*EXERCISE DESCRIPTION*. Extract the full Teton Crest Trail hiking account, reproducing every line of it verbatim.

*EXERCISE TEXT*.
▬▬▬▬▬▬
In late fall 2018, friends messaged us and asked “Would you like to hike the Teton Crest Trail with us next summer?” After a brief discussion the answer was a resounding YES! This is a once-in-a-lifetime kind of hike that makes you feel like you’re walking into scenery that belongs on the cover of Backpacker magazine.
It was such a privilege to go on this trip and we were so grateful for the invitation and our friends’ expertise. We’ve included some tips and planning advice at the bottom of this post. We’re by no means experts – we mostly wanted to share photos and our personal experience.
There are lots of route options for hiking the Teton Crest Trail. We hiked in via the Tram Approach and hiked out through Cascade Canyon to the Jenny Lake ferry – a total of about 29 miles. We hiked four days and camped three nights. What an adventure… read on!
Day One – Tram Approach to Death Canyon Shelf (9.8 miles)
Christine Says… I’ll admit it – my stomach was full of nervous butterflies when we stepped on the Aerial Tram at Jackson Hole Mountain Resort. The tram was our ride to the top of Rendezvous Peak, our start point for hiking the Teton Crest Trail (TCT).
Everything in the Tetons seems wilder and more dangerous than hiking in the east. I worried about the high altitude and how it would impact my cardio capacity. I wondered if I would react fast enough if I needed to use bear spray on a charging grizzly. I looked at the jagged peaks above and thought, “Do I really have any business going up there?”
As the gondola climbed ever upward to 10,450′, I took deep breaths and told myself I was going to have an amazing time on this four day adventure. How could I not? I was with my husband and some of my favorite hiking friends – Christy, Brian, and Kris. It was all good.
After getting off the tram, we took a few minutes for photos before descending through the pines for about 4 miles to our junction with the TCT. At each switchback, Christy made sure to say “Hey, Bear!” to make sure we didn’t startle any wildlife coming around a blind curve.
▬▬▬▬▬▬
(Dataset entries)
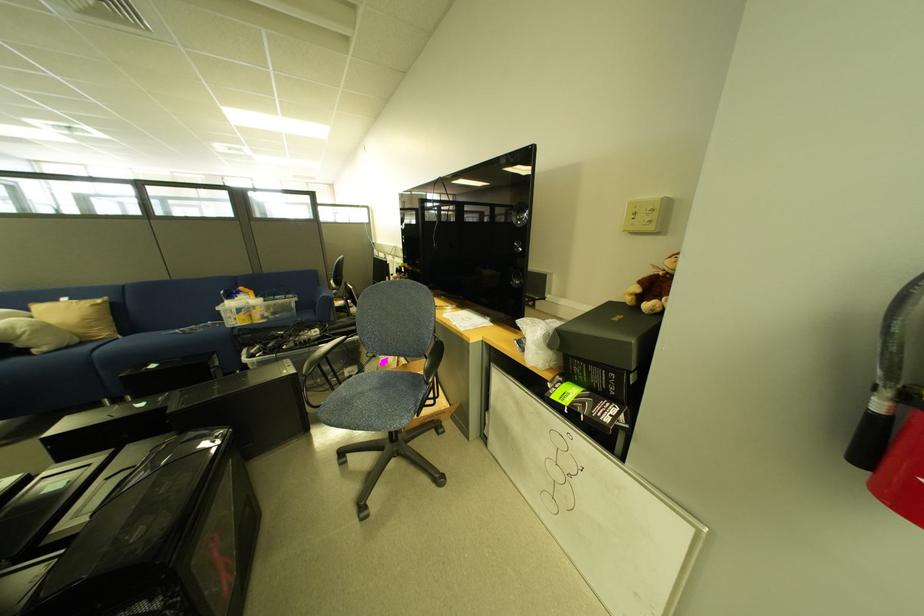
Find where to sit the blue chair seat. Please return your answer as a coordinate pair (x, y).

(373, 400)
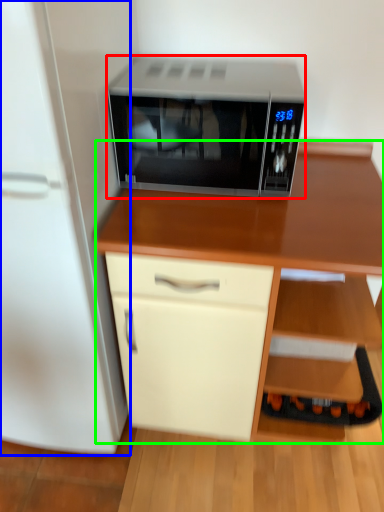
Question: Based on their relative distances, which object is farther from microwave oven (highlighted by a red box)? Choose from refrigerator (highlighted by a blue box) and desk (highlighted by a green box).

Choices:
 (A) refrigerator
 (B) desk

Answer: (A)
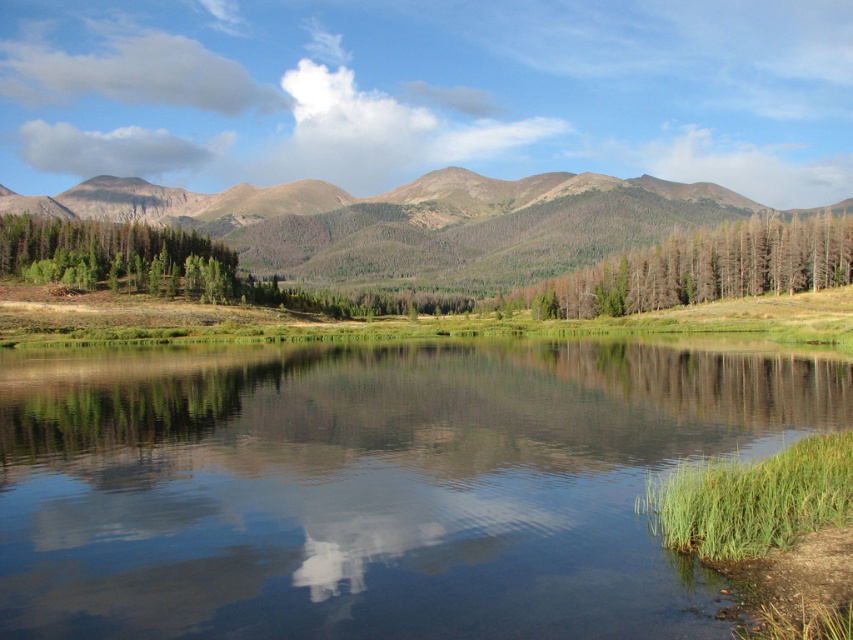
Does point (300, 352) come in front of point (730, 202)?

Yes, point (300, 352) is closer to viewer.

Is green grassy shore at lower right positioned before green forested mountain at center?

That is True.

Identify the location of green grassy shore at lower right. The height and width of the screenshot is (640, 853). (373, 484).

You are a GUI agent. You are given a task and a screenshot of the screen. Output one action in this format:
    pyautogui.click(x=<x>, y=<y>)
    Task: Click on the green grassy shore at lower right
    
    Given the screenshot: What is the action you would take?
    pyautogui.click(x=373, y=484)

Who is more forward, (526, 620) or (549, 292)?

Point (526, 620) is in front.

Does point (285, 392) lie behind point (589, 294)?

No.

At what (x,y) coordinates should I click in order to perform the action: click on green grassy shore at lower right. Please return your answer as a coordinate pair (x, y). Image resolution: width=853 pixels, height=640 pixels. Looking at the image, I should click on (373, 484).

Who is higher up, green forested mountain at center or dead wood trees at center?

green forested mountain at center is higher up.

Which is more to the left, green forested mountain at center or dead wood trees at center?

green forested mountain at center is more to the left.

At what (x,y) coordinates should I click in order to perform the action: click on green forested mountain at center. Please return your answer as a coordinate pair (x, y). Looking at the image, I should click on (419, 221).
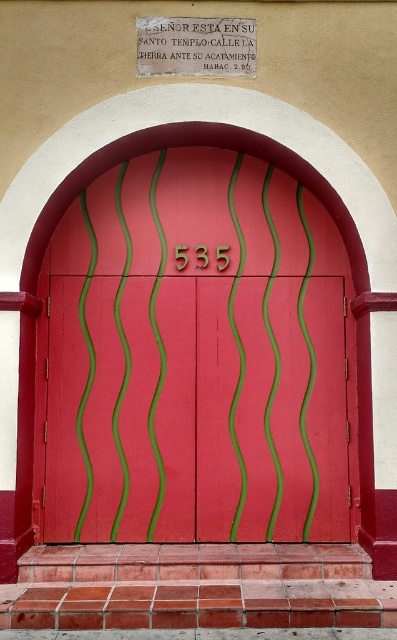
You are standing in front of the entrance and want to read the text on the plaque. Which object should you look at first, the matte red wooden door at center or the matte white stone plaque at upper center?

You should look at the matte white stone plaque at upper center first because it is above the matte red wooden door at center and positioned higher up.

You are an architect designing a new building and want to replicate the door and plaque seen in the image. If you have a space that can only accommodate objects up to the size of the matte white stone plaque at upper center, will the matte red wooden door at center fit in that space?

The matte red wooden door at center is larger in size than the matte white stone plaque at upper center, so it will not fit in the space allocated for the plaque.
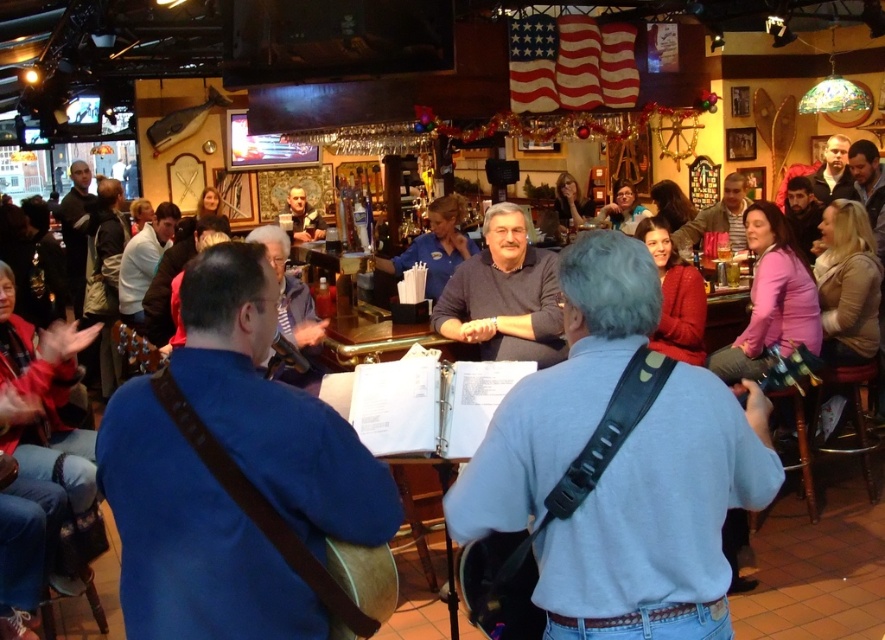
Between metallic gold guitar at center and wooden acoustic guitar at lower left, which one appears on the left side from the viewer's perspective?

wooden acoustic guitar at lower left is more to the left.

Which is more to the right, metallic gold guitar at center or wooden acoustic guitar at lower left?

Positioned to the right is metallic gold guitar at center.

Who is more distant from viewer, (404,339) or (113,342)?

Point (113,342)

Locate an element on the screen. Image resolution: width=885 pixels, height=640 pixels. metallic gold guitar at center is located at coordinates (376, 346).

Is blue shirt at center shorter than matte black sweater at upper center?

Correct, blue shirt at center is not as tall as matte black sweater at upper center.

Is blue shirt at center closer to the viewer compared to matte black sweater at upper center?

Yes, it is.

Does point (409, 256) lie behind point (573, 212)?

No, it is not.

The image size is (885, 640). Find the location of `blue shirt at center`. blue shirt at center is located at coordinates (435, 248).

Can you confirm if wooden acoustic guitar at lower left is positioned above matte black shirt at center?

No, wooden acoustic guitar at lower left is not above matte black shirt at center.

Who is lower down, wooden acoustic guitar at lower left or matte black shirt at center?

Positioned lower is wooden acoustic guitar at lower left.

This screenshot has height=640, width=885. What do you see at coordinates (137, 348) in the screenshot? I see `wooden acoustic guitar at lower left` at bounding box center [137, 348].

Identify the location of wooden acoustic guitar at lower left. (137, 348).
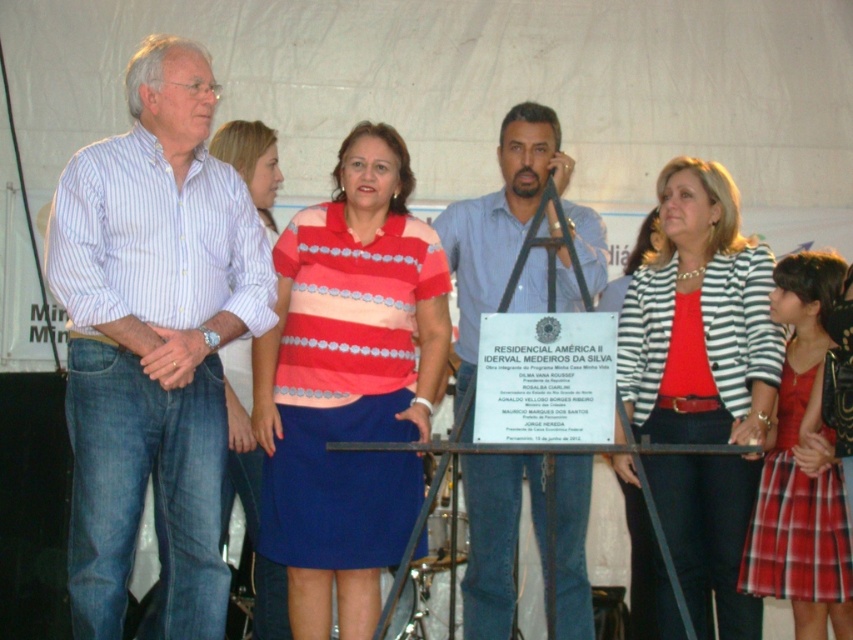
Can you confirm if blue shirt at center is positioned to the left of striped fabric dress at center?

No, blue shirt at center is not to the left of striped fabric dress at center.

This screenshot has width=853, height=640. Describe the element at coordinates (498, 221) in the screenshot. I see `blue shirt at center` at that location.

In order to click on blue shirt at center in this screenshot , I will do `click(498, 221)`.

Which is more to the right, light blue striped shirt at left or striped cotton jacket at center?

striped cotton jacket at center is more to the right.

Image resolution: width=853 pixels, height=640 pixels. Describe the element at coordinates (154, 339) in the screenshot. I see `light blue striped shirt at left` at that location.

At what (x,y) coordinates should I click in order to perform the action: click on light blue striped shirt at left. Please return your answer as a coordinate pair (x, y). The width and height of the screenshot is (853, 640). Looking at the image, I should click on (154, 339).

Between blue shirt at center and blue cotton shirt at center, which one appears on the left side from the viewer's perspective?

blue shirt at center is more to the left.

At what (x,y) coordinates should I click in order to perform the action: click on blue shirt at center. Please return your answer as a coordinate pair (x, y). Image resolution: width=853 pixels, height=640 pixels. Looking at the image, I should click on (498, 221).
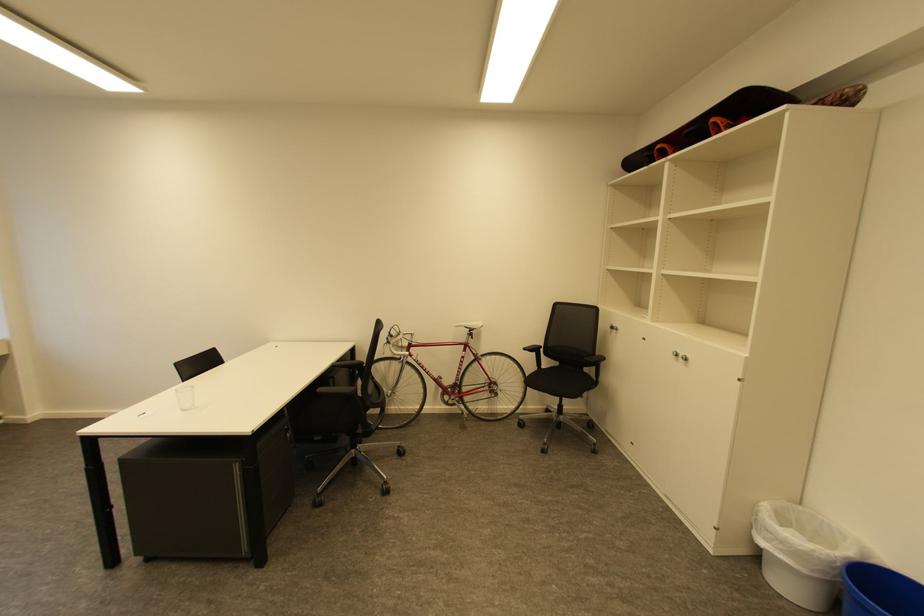
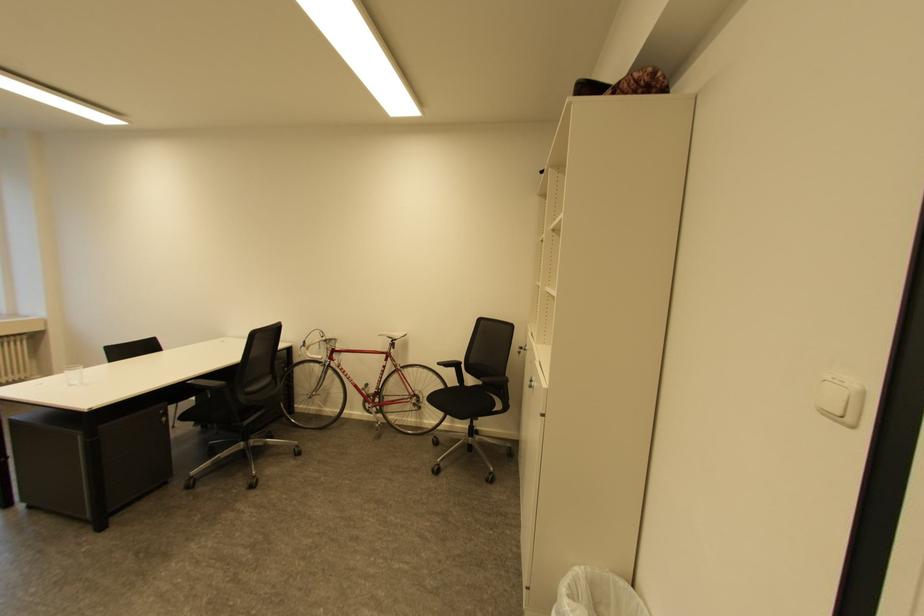
Locate, in the second image, the point that corresponds to point (541, 354) in the first image.

(459, 370)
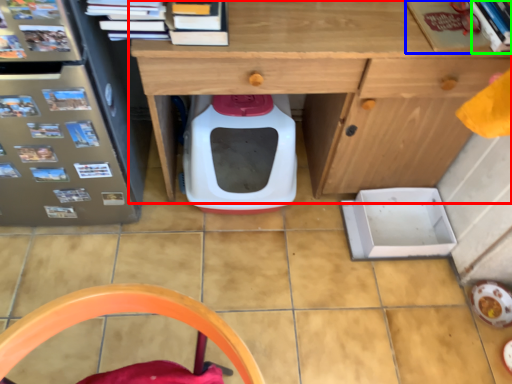
Question: Which object is the closest to the desk (highlighted by a red box)? Choose among these: book (highlighted by a blue box) or book (highlighted by a green box).

Choices:
 (A) book
 (B) book

Answer: (A)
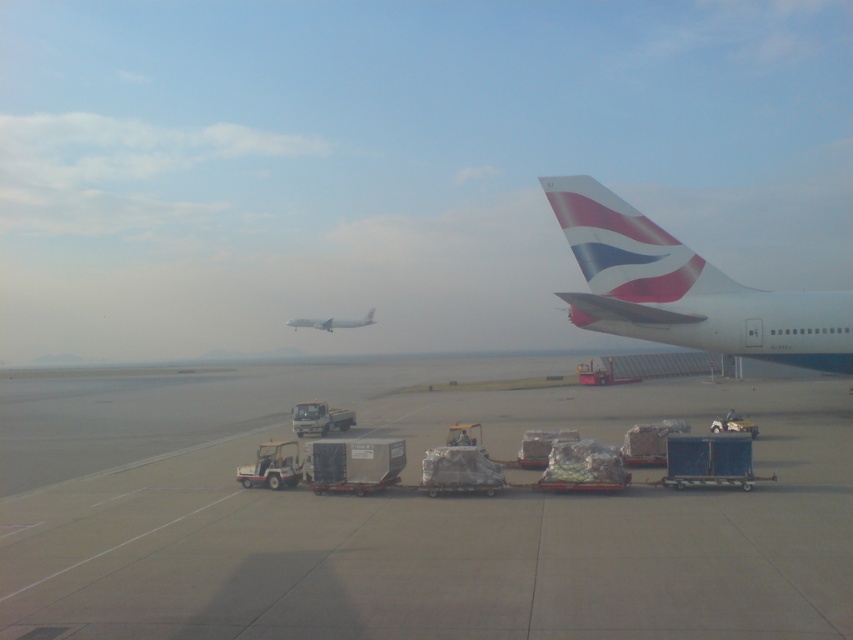
You are a ground crew member tasked with directing aircraft. You need to determine which airplane is smaller between the polished aluminum airplane at right and the white matte airplane at center. Which one should you identify as the smaller one?

The polished aluminum airplane at right has a smaller size compared to the white matte airplane at center, so you should identify the polished aluminum airplane at right as the smaller one.

From the picture: What is the 2D coordinate of the smooth concrete tarmac at center in the image?

The smooth concrete tarmac at center is located at the 2D coordinate point of (408, 515).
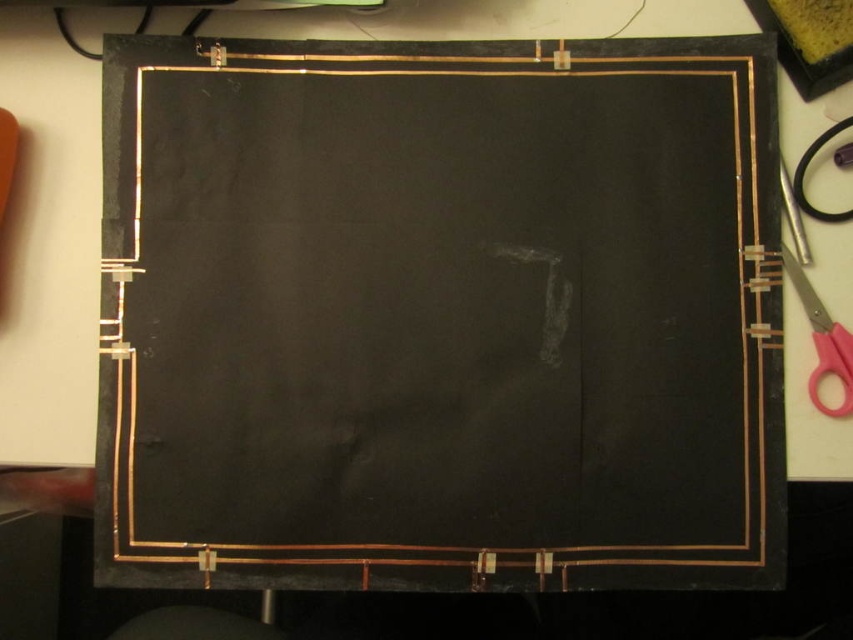
From the picture: You are an artist who wants to place a new sticker exactly at the center of the black matte board at center. According to the image, where should you place the sticker?

The 2D location of the black matte board at center is at point (x=438, y=316), so you should place the sticker at those coordinates.

You need to cut a piece of paper using the pink plastic scissors at right. The black matte board at center is in the way. Can you move the scissors to the right to get them out of the way?

The black matte board at center is on the left side of the pink plastic scissors at right, so moving the scissors to the right would not remove the obstruction caused by the black matte board at center. You should move the scissors to the left instead.

You are an art student who needs to cut the black matte board at center with the pink plastic scissors at right. Can the scissors handle the board based on their size?

The black matte board at center is larger than the pink plastic scissors at right, so the scissors may not be able to cut the entire board in one go and might require multiple cuts or a different tool for larger sections.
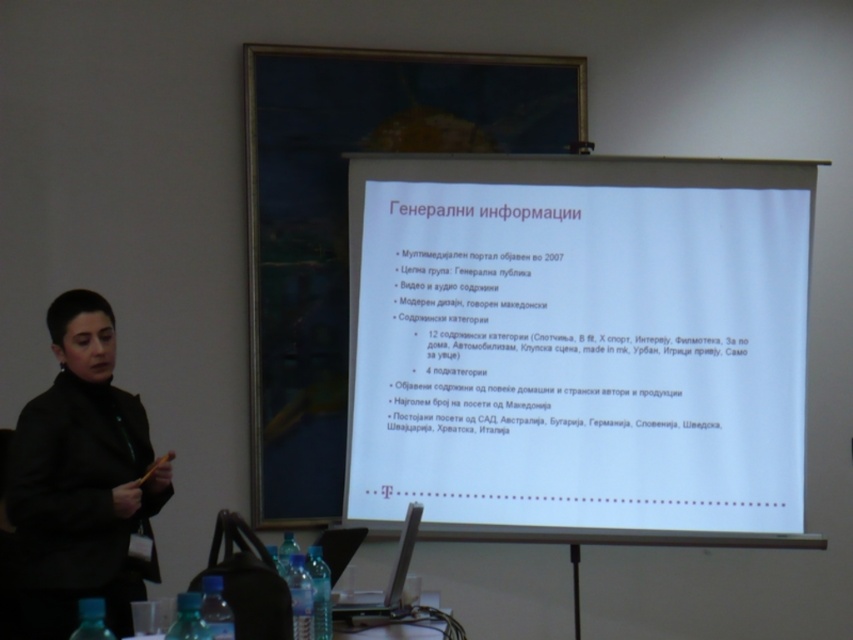
You are an attendee at this presentation and need to reference the white paper at center and the black matte jacket at left. Which object is located higher in the image?

The white paper at center is above the black matte jacket at left, so it is located higher in the image.

You are an attendee at the presentation. You notice two points marked on the projection screen. The first point is at coordinates point (566, 456) and the second is at point (152, 488). From your perspective, which point is closer to the bottom of the screen?

Point (152, 488) is closer to the bottom of the screen because its y coordinate is lower than point (566, 456).

You are organizing a presentation and need to place a new A4 size handout on the table. The white paper at center and the black matte jacket at left are already on the table. Can the new handout fit between them without overlapping?

The white paper at center is larger in size than the black matte jacket at left. Since an A4 handout is standard size, it might not fit between them if the space between the two objects is smaller than A4 dimensions. However, the exact positioning and spacing between the white paper at center and black matte jacket at left isn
▬▬▬▬▬▬
*SOLUTION FOR THIS EXERCISE*.
In late fall 2018, friends messaged us and asked “Would you like to hike the Teton Crest Trail with us next summer?” After a brief discussion the answer was a resounding YES! This is a once-in-a-lifetime kind of hike that makes you feel like you’re walking into scenery that belongs on the cover of Backpacker magazine.
It was such a privilege to go on this trip and we were so grateful for the invitation and our friends’ expertise. We’ve included some tips and planning advice at the bottom of this post. We’re by no means experts – we mostly wanted to share photos and our personal experience.
There are lots of route options for hiking the Teton Crest Trail. We hiked in via the Tram Approach and hiked out through Cascade Canyon to the Jenny Lake ferry – a total of about 29 miles. We hiked four days and camped three nights. What an adventure… read on!
Day One – Tram Approach to Death Canyon Shelf (9.8 miles)
Christine Says… I’ll admit it – my stomach was full of nervous butterflies when we stepped on the Aerial Tram at Jackson Hole Mountain Resort. The tram was our ride to the top of Rendezvous Peak, our start point for hiking the Teton Crest Trail (TCT).
Everything in the Tetons seems wilder and more dangerous than hiking in the east. I worried about the high altitude and how it would impact my cardio capacity. I wondered if I would react fast enough if I needed to use bear spray on a charging grizzly. I looked at the jagged peaks above and thought, “Do I really have any business going up there?”
As the gondola climbed ever upward to 10,450′, I took deep breaths and told myself I was going to have an amazing time on this four day adventure. How could I not? I was with my husband and some of my favorite hiking friends – Christy, Brian, and Kris. It was all good.
After getting off the tram, we took a few minutes for photos before descending through the pines for about 4 miles to our junction with the TCT. At each switchback, Christy made sure to say “Hey, Bear!” to make sure we didn’t startle any wildlife coming around a blind curve.